### WHAT TO WORK ON
Whatever lies between the line that holds "background: #fdba74 ->" and the final line of the records below, both included, should be repeated exactly; leave out the pictures and add nothing.

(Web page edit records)

★ ★ ★ ★

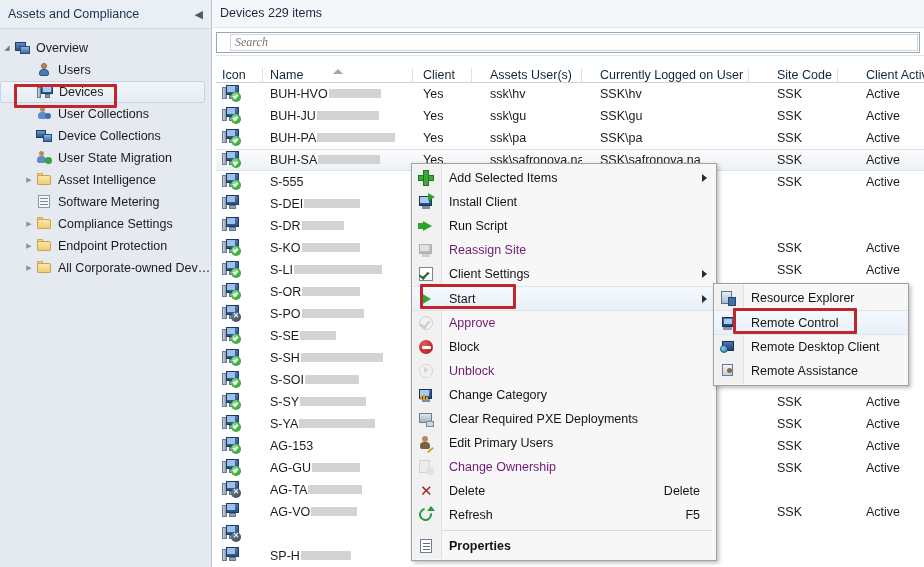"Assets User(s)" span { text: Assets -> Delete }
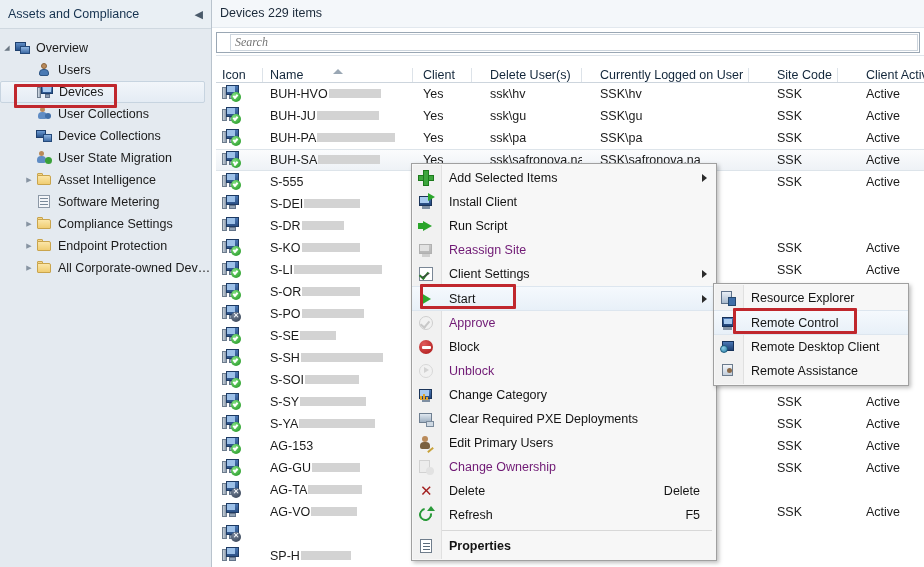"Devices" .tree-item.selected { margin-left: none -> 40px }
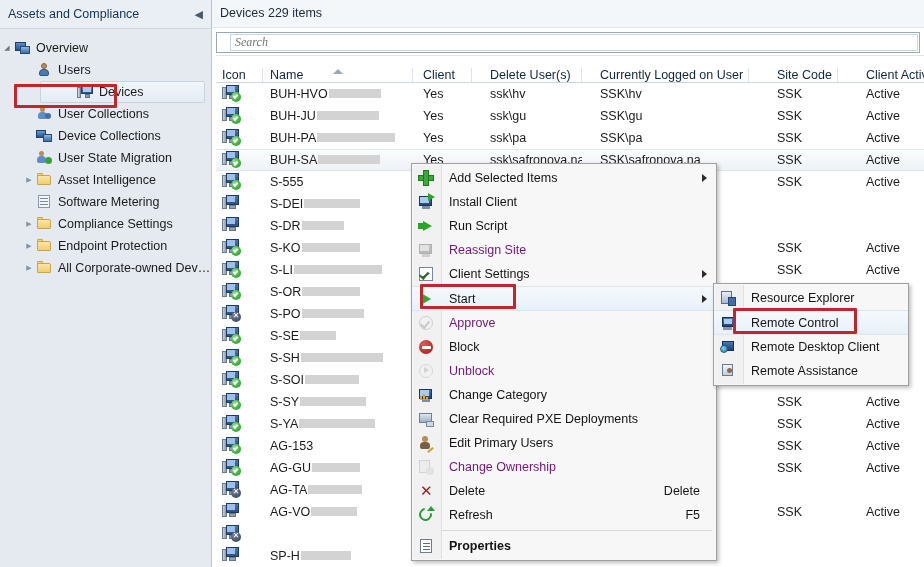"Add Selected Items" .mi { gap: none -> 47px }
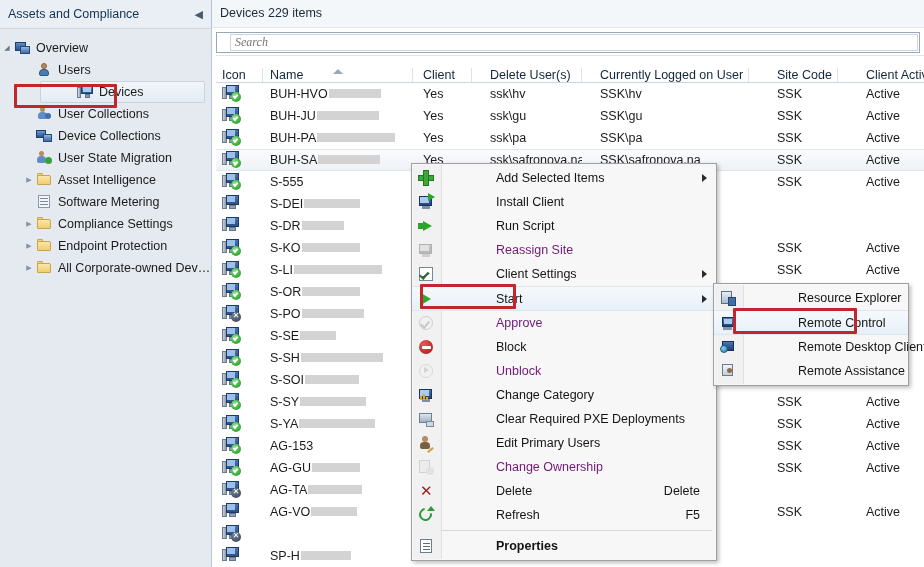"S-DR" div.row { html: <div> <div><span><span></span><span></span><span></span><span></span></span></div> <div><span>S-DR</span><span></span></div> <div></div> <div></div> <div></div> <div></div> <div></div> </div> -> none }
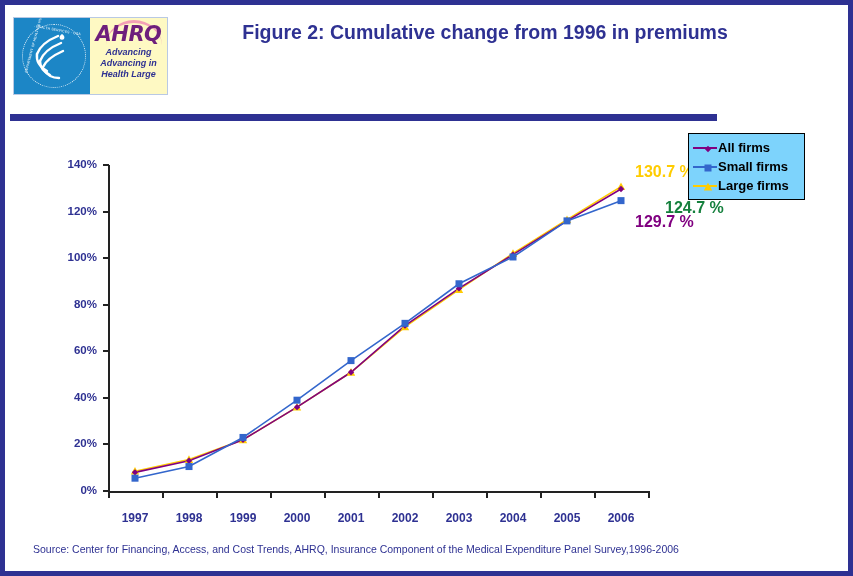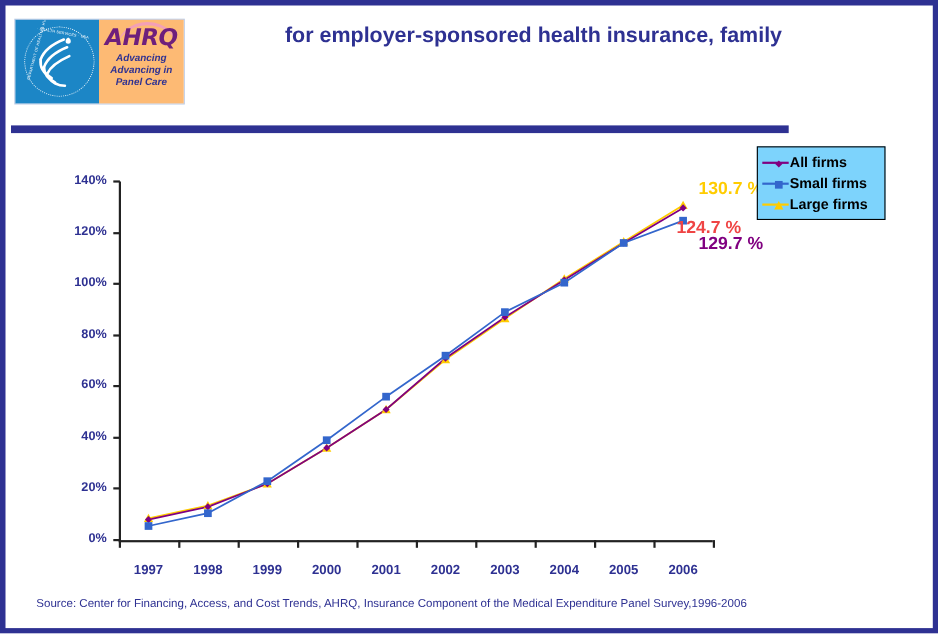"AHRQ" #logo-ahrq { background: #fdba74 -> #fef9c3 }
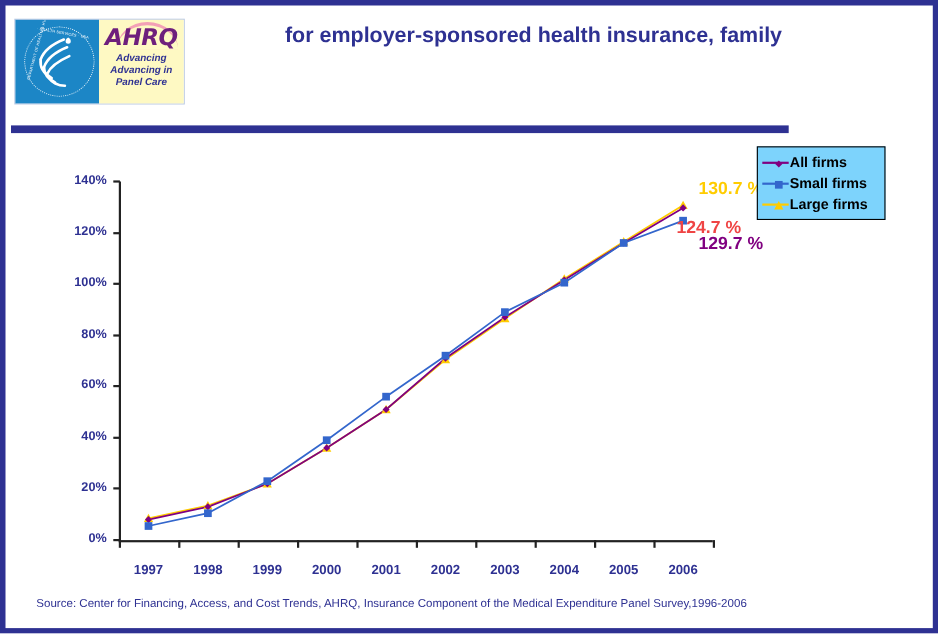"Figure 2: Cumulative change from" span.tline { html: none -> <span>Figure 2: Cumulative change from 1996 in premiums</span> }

★ ★ ★ ★

### EXPECTED ANSWER
"AHRQ" #logo-ahrq { background: #fdba74 -> #fef9c3 }
"Figure 2: Cumulative change from" span.tline { html: none -> <span>Figure 2: Cumulative change from 1996 in premiums</span> }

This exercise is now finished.